Improving the accuracy of the __sincosf-function

For large arguments, the error of the __sincosf-function becomes
significant (the absolute error is about 4e-4 for arguments of the
order of 1e4).

The error seem to be linear in the argument, and be a 90-degree
phase-shifted wave.

Replacing the code:

   __sincosf(phi,&s,&c);

with:

  const float correction = 4.065371168387674e-08f;
  __sincosf(phi,&s1,&c1);
  t = t*correction;
  s = s1 + t*c1;
  c = c1 - t*s1;

improves the maximum absolute error in he range [-1e4,1e4] bu a
factor of about 100. The cost 3 is instrucitons (one mul and two
fma’s). The
maximum absolute error in the [-1e4,1e4] range for the improved code
is about 3.5e-6. The absolute error for small ranges is essentially
unaffected, since the correction is linear.

The resulting error of the improved code does not seem to grow with
the argument (phi), as is the case for the uncorrected __sincosf.

This has been tested on the G80 chip (a 8800GT, a 8800GTS and a
8800GTX with identical results).

What does the variable t mean in your code?

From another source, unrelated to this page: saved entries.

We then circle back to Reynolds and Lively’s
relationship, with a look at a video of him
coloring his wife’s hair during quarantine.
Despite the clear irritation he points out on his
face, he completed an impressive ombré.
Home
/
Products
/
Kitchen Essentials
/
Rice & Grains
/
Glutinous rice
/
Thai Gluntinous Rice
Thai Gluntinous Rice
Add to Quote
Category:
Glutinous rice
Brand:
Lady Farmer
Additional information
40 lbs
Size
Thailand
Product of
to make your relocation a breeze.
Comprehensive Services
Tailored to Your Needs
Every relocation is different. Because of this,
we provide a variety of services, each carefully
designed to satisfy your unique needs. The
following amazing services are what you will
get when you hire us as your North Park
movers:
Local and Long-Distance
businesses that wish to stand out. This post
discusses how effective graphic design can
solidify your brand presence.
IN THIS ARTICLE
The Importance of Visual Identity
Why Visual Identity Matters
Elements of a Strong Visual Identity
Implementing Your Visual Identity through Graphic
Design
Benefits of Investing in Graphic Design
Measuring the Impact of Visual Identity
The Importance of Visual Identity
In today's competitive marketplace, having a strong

For one more operation, you could perform a Cody-Waite range reduction. Something like:

float x = phi;

float const C1 = 6.28125f;

float const C2 = 1.93530718e-3f;

float k = rintf(x * float(2*M_1_PI));

x_r = (x - k * C1) - k * C2;

__sincosf(x_r, &s1, &c1);

(or 5 operations, as rintf may need 2 instructions)

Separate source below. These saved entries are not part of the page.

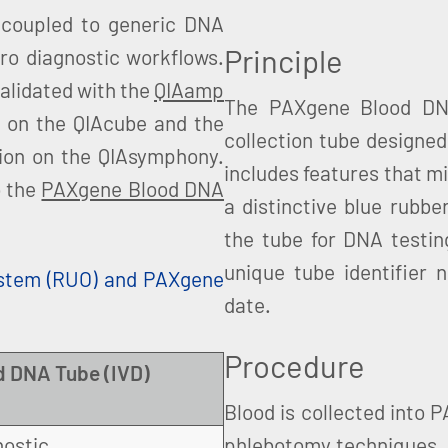
coupled to generic DNA
Principle
ro diagnostic workflows.
alidated with the
QIAamp
The PAXgene Blood DNA
n on the QIAcube and the
collection tube designed
tion on the QIAsymphony.
includes features that mi
o the
PAXgene Blood DNA
a distinctive blue rubbe
the tube for DNA testin
unique tube identifier 
stem (RUO) and PAXgene
date.
Procedure
 DNA Tube (IVD)
Blood is collected into 
nostic
phlebotomy techniques. 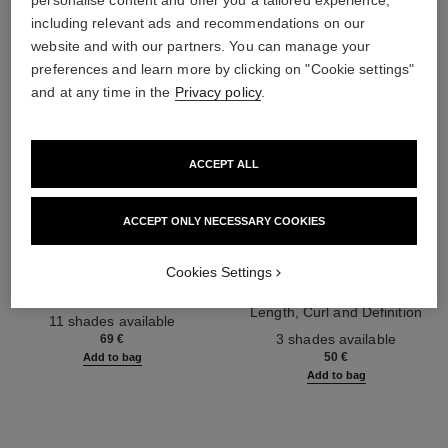
personalise content and offer you a tailored experience,
including relevant ads and recommendations on our
website and with our partners. You can manage your
preferences and learn more by clicking on "Cookie settings"
and at any time in the
Privacy policy
.
ACCEPT ALL
ACCEPT ONLY NECESSARY COOKIES
les 4 ombres
noir allure
Cookies Settings
Multi-effect Quadra Eyeshadow
All-in-one Mascara: Volume,
Ref. 164268
Length, Curl and Definition
11 shades available
Ref. 190010
3 shades available
69 €
50 €
Add to bag
Add to bag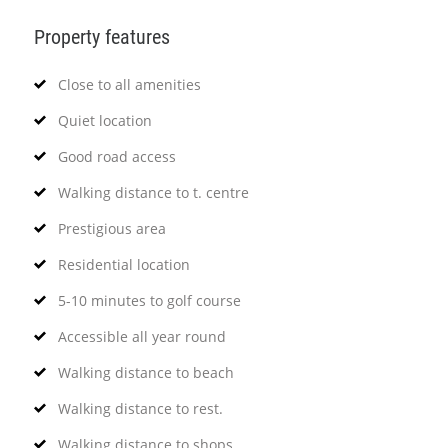
Property features
Close to all amenities
Quiet location
Good road access
Walking distance to t. centre
Prestigious area
Residential location
5-10 minutes to golf course
Accessible all year round
Walking distance to beach
Walking distance to rest.
Walking distance to shops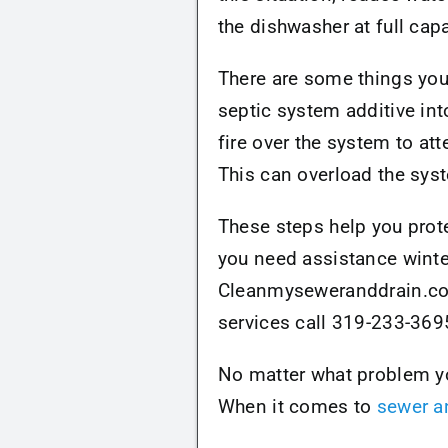
the dishwasher at full capa
There are some things you 
septic system additive in
fire over the system to att
This can overload the sys
These steps help you prote
you need assistance winte
Cleanmyseweranddrain.com 
services call 319-233-369
No matter what problem you
When it comes to
sewer a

It should be much more accurate for arguments up to around 25000.

By the way, why can’t you use the sincosf() function?

What does the variable t mean in your code?

Sorry. the second t is supposed to be phi, e.g.:

[indent]

     __sincosf(phi,&c1,&s1);

 t = correction*phi;

     s = s1 + t*c1;

     c = c1 - t*s1;

[/indent]

By the way, why can’t you use the sincosf() function?

I first had one sin() and one cos(). Switching to __sincosf() saved 10 registers and

the entire code (including other calculations) was 6 times faster. My idea was to use

the hardware (but low accuarcy) functions. Since the error for large arguments was

undocumented I mapped it out. The realization that the error signal was just a phase

shifted wave of linear amplitude lead to this trick. The improvement above turned out

to be good enough, and very cheap.

For one more operation, you could perform a Cody-Waite range reduction. […]

I appreciate you tip. That is a good option, I will keep it in mind for later.

Interesting.

Indeed, the hardware sin/cos operator is not so bad, except for small and large arguments.

If phi gets very small in magnitude (say, less than 10^-5), then __sin(phi) will return 0. In this case, just returning phi is a very accurate alternative.
(testing the absolute value and comparing it to a constant is done in one instruction, so it will add two extra instructions at most).
But it may not matter in your case if you are just interested in minimizing the absolute error, not the relative error.

One more question: if CUDA provided a fast and accurate __sincospi(x) function that computes sin(pi * x) and cos(pi * x), would you be able to rewrite your code to take advantage of it?
(that is, does phi really needs to be in radians?)